Y.A.: Kuşbakışı Filistin sergisinin temeli, yukarıdan bakışın bedenden bağımsız olan halini ve aşağıdan, bu bakışı kesip bozan insan bakışını karşı karşıya getiriyor. Hava görüntüsü, uzun süredir bir sömürgecilik ve askeri aygıt olarak, araziyi incelemek, haritalamak, kategorize etmek ve nihayetinde kontrol altına almak için kullanılmıştır. Bu bakış, arazileri düzleştirir, yaşamı soyutlar ve insanları sayısal noktalara indirger. Egemenliğin bir bakış açısı; kendisini göstermeden görebilen bir bakış açısı. Ancak bu bakış asla tartışmasız değildir. Arazide, bu bakışı kıran eylemler ve görme biçimleri var.
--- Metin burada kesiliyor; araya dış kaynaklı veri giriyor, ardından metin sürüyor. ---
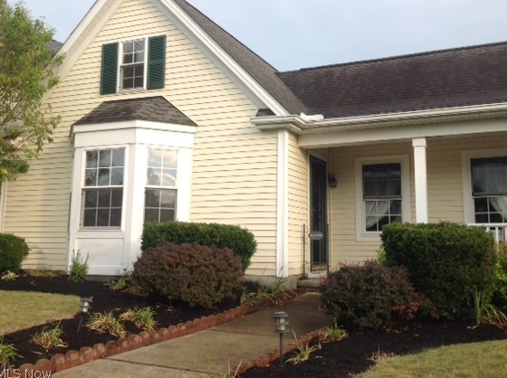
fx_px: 585
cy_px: 166
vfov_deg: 35.8
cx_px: 282
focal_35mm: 40
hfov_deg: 46.8
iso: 50
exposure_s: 1/630
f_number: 2.4
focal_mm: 4.28
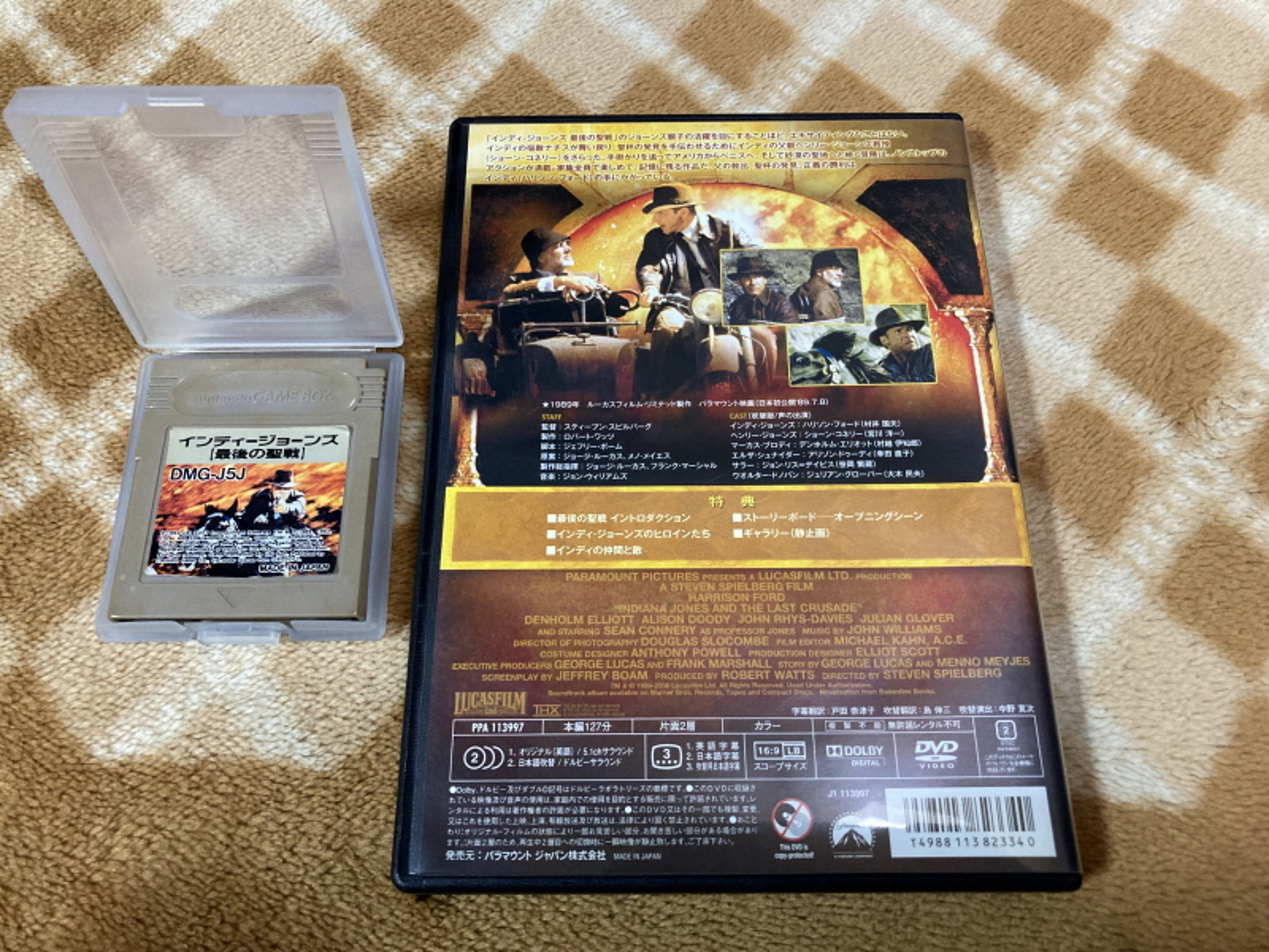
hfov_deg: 63.4
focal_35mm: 28
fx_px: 1026
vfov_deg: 49.7
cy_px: 476
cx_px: 634
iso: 320
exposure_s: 1/60
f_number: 1.8
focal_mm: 3.99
Serginin yapmaya çalıştığı şey, bu sürekli etkileşimi görünür kılmak. Sadece yukarıdan gelen görüntüleri sergilemekle kalmayıp aynı zamanda bu bakışı sahiplenen, bozan ya da ona karşılık veren eserlerle o bakışı karşılaştırır. Havadan bakışı, her şeye muktedir bir bakış açısı olarak değil, kırılmaya açık bir bakış açısı olarak sunar.
İzleyici, çerçevenin dışında, uzak bir coğrafyayı pasif bir şekilde gözlemleyen biri olarak konumlandırılmaz, aksine görme ve görülme ilişkisine dahil edilir. Birçok eser, izleyiciyi kendi pozisyonuyla yüzleşmeye zorluyor. Acaba Filistin’e yalnızca havadan gözetleme merceğinden mi bakıyorlar, yoksa aynı zamanda bu bakışı yer seviyesinde kırıp bozan ve geri alan kırılmalara da tanık oluyorlar mı?
*Röportajın çeviri ve editöryal hazırlık aşaması için Devrim Toksöz’e çok teşekkür ederiz.